[Work to complete] Give only the number of lines in the data that contain the word "кулон".

(Data records)
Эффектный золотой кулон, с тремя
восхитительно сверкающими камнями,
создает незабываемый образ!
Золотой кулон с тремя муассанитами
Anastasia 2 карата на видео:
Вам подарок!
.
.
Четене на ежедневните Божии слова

* * *

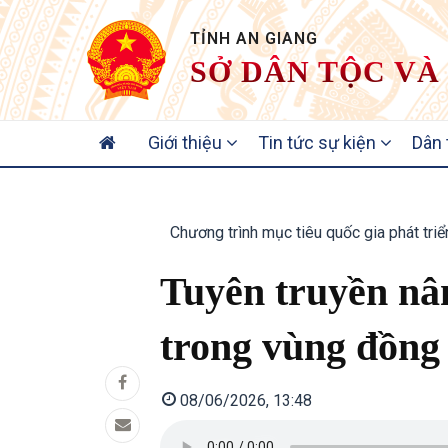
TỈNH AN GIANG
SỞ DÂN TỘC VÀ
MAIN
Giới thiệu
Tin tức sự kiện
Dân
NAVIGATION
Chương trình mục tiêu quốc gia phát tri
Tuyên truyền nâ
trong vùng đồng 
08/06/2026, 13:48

==

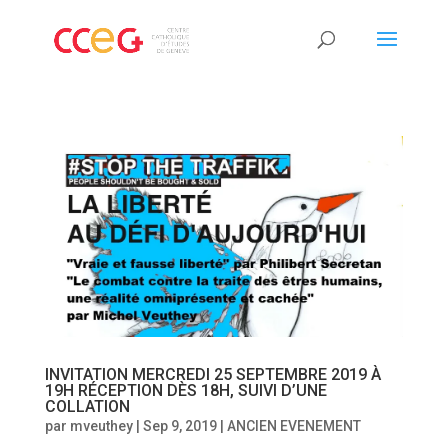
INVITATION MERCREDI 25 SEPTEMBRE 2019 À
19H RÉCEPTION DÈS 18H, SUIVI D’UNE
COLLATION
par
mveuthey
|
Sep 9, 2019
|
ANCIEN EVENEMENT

[Solution for this problem] 2